N.J. Senate to kick off National Sunshine Week with bill that guts Open Public Records Act, ‘brings darkness’ instead

Sen. Paul Sarlo

Editor’s Note: This article was previously published by The Jersey Vindicator, which has made it available to all news media in New Jersey because of the importance of open public records. You can see the complete text of the draft bill at the Jersey Vindicator site.

State Sen. Paul Sarlo, left, a Democrat representing Bergen and Passaic Counties, is sponsoring a bill that would gut the state’s Open Public Records Act, taking away some of the most important provisions of the law. The law, commonly referred to as OPRA, gives citizens rights to access public information and helps them understand how their government functions.

The Senate Budget and Appropriations Committee will review the bill, S-2930, at a public hearing at 10 a.m. on Monday, March 11 in Committee Room 4 on the 1st floor of the State House Annex in Trenton. Members of the public can attend and comment, and can also contact Senators who serve on the committee. Sarlo chairs the committee, and Sen. Linda Greenstein (D-Middlesex) is the co-chair of the committee.

“It’s shocking that the Legislature has opted to kick off Sunshine Week by putting forth yet another disastrous bill to gut OPRA,” Lawyer C.J. Griffin said. “There is nothing pro-transparency in this bill — every provision that is added or amended significantly undermines the public’s right to information and makes it much harder, if not impossible, for reporters to do their jobs. This bill brings us darkness, not sunshine.”

Lawyer Walter Luers, president of the New Jersey Foundation for Open Government pointed out that the bill was introduced on March 4, and will already be heard by the Senate Budget And Appropriations Committee on March 11.

“Any good faith attempt at reform would have involved all stakeholders. So far, none of the stakeholders that I have contacted this evening were aware of the new legislation,” Luers said. “While we, again, would welcome the opportunity to engage in good-faith discussions on meaningful reform, this is not how the Senate should go about it.”

Major provisions of the bill:

  • The bill guts fee-shifting by making it discretionary, not mandatory, which will make it difficult for requestors who are denied records to find lawyers to represent them to fight records denials from agencies that don’t follow the law and wrongfully deny access to public records.
  • The bill would make any “draft” private, which experts say makes it ripe for abuse.
  • The bill exempts all email logs and call logs.
  • The bill makes it much harder to request emails because a “specific subject matter” and “discrete and limited time period” must be provided, and the requestor must identify the specific person (not a job title, for example) whose email must be searched. That means the requestor must know the names of the people involved at the public agency.
  • Records custodians can deny any request if the agency thinks it could lead to “harassment,” which is vague and subjective.
  • The bill exempts all metadata.
  • A “task force” would be created to study police records, and the task force would be stacked with law enforcement and government representatives.
  • The bill exempts email addresses, home addresses, and pet license information.
  • The bill mandates the use of an OPRA request form, adding one more hurdle to obtaining records.
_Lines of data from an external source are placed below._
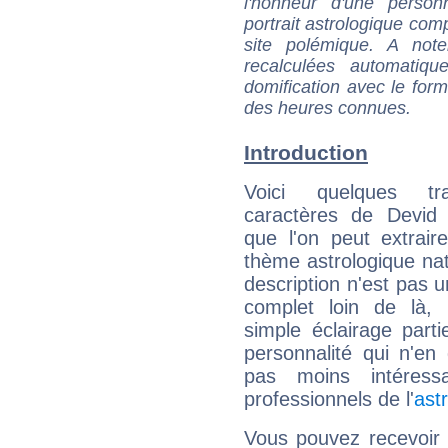
l'honneur d'une personn
portrait astrologique com
site polémique. A note
recalculées automatiq
domification avec le form
des heures connues.
Introduction
Voici quelques tr
caractères de Devid 
que l'on peut extrai
thème astrologique nat
description n'est pas u
complet loin de là,
simple éclairage parti
personnalité qui n'e
pas moins intéres
professionnels de l'
ast
Vous pouvez recevoir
Currently, citizens can email requests without using an official form.
  • The clock starts ticking for custodians to fill a request when the custodian “receives” the request. This means if a custodian is away from work, those days don’t count in terms of the timeframe for responding to requests. As it already stands, most custodians routinely request one or two extensions to produce records.
  • Records custodians will no longer have to give requestors documents in the format the requestors want anymore. For example, you may want a document sent to you via email, and the custodian could insist on giving you a paper copy instead.
  • You cannot request a record if it relates to current litigation against a public agency or if it is duplicative of a discovery request. Lawyers say this affects their ability to do work for their clients.
  • Records custodians can take 14 days to fill a request if they have to review it for Daniel’s Law compliance. Daniel’s Law forbids the disclosure of home addresses for public officials.
  • The bill would take away the incentive to comply with OPRA because it revokes the personal liability of records custodians for willful violations of the statute. Instead, the agency and thus the taxpayers would pay the fine. 
  • The bill also significantly limits “commercial” requests.

Luers said the provision of the bill that requires a records custodian to deny access “when the public agency has reason to believe that disclosure of such personal information may result in harassment, unwanted solicitation, identity theft, or opportunities for other criminal acts”  would open the floodgates to denials of access of all kinds of records since it’s theoretically possible to misuse any information or data.

The bill would reverse a landmark case, Paff v. Galloway, by eliminating access to email logs.  It would expand OPRA’s privacy provision to require records custodians to protect from public access “information that might reasonably lead to disclosure of a person’s personal information.” 

“Might” is an awfully thin reed on which to perch a brand new exception to access,” Luers said.